*** PROVIDED RECORDS

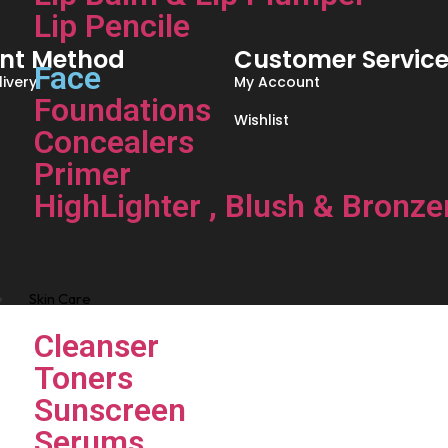
Lip Pencile
nt Method
Customer Servic
Face
ivery
My Account
Foundations
Wishlist
Concealers
Primer
HighLighter , Blush & Bronze
Skin Care
Cleanser
Toners
Sunscreen
Serums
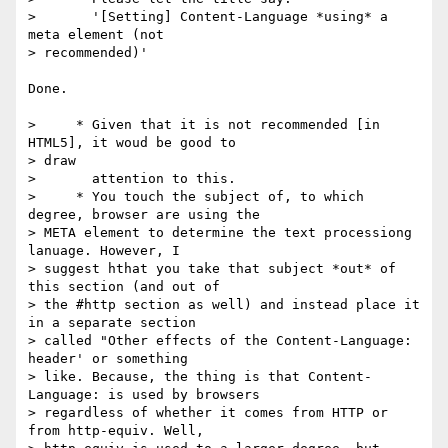
>       '[Setting] Content-Language *using* a 
meta element (not

> recommended)'

Done.

>     * Given that it is not recommended [in 
HTML5], it woud be good to

> draw

>       attention to this.

>     * You touch the subject of, to which 
degree, browser are using the

> META element to determine the text processiong 
lanuage. However, I

> suggest hthat you take that subject *out* of 
this section (and out of

> the #http section as well) and instead place it 
in a separate section

> called "Other effects of the Content-Language: 
header' or something

> like. Because, the thing is that Content-
Language: is used by browsers

> regardless of whether it comes from HTTP or 
from http-equiv. Well,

******

- PROBLEM DESCRIPTION
What is the number of lines in the records that contain the word "this"? Answer with the number and nothing else.

- RESULT BELOW
2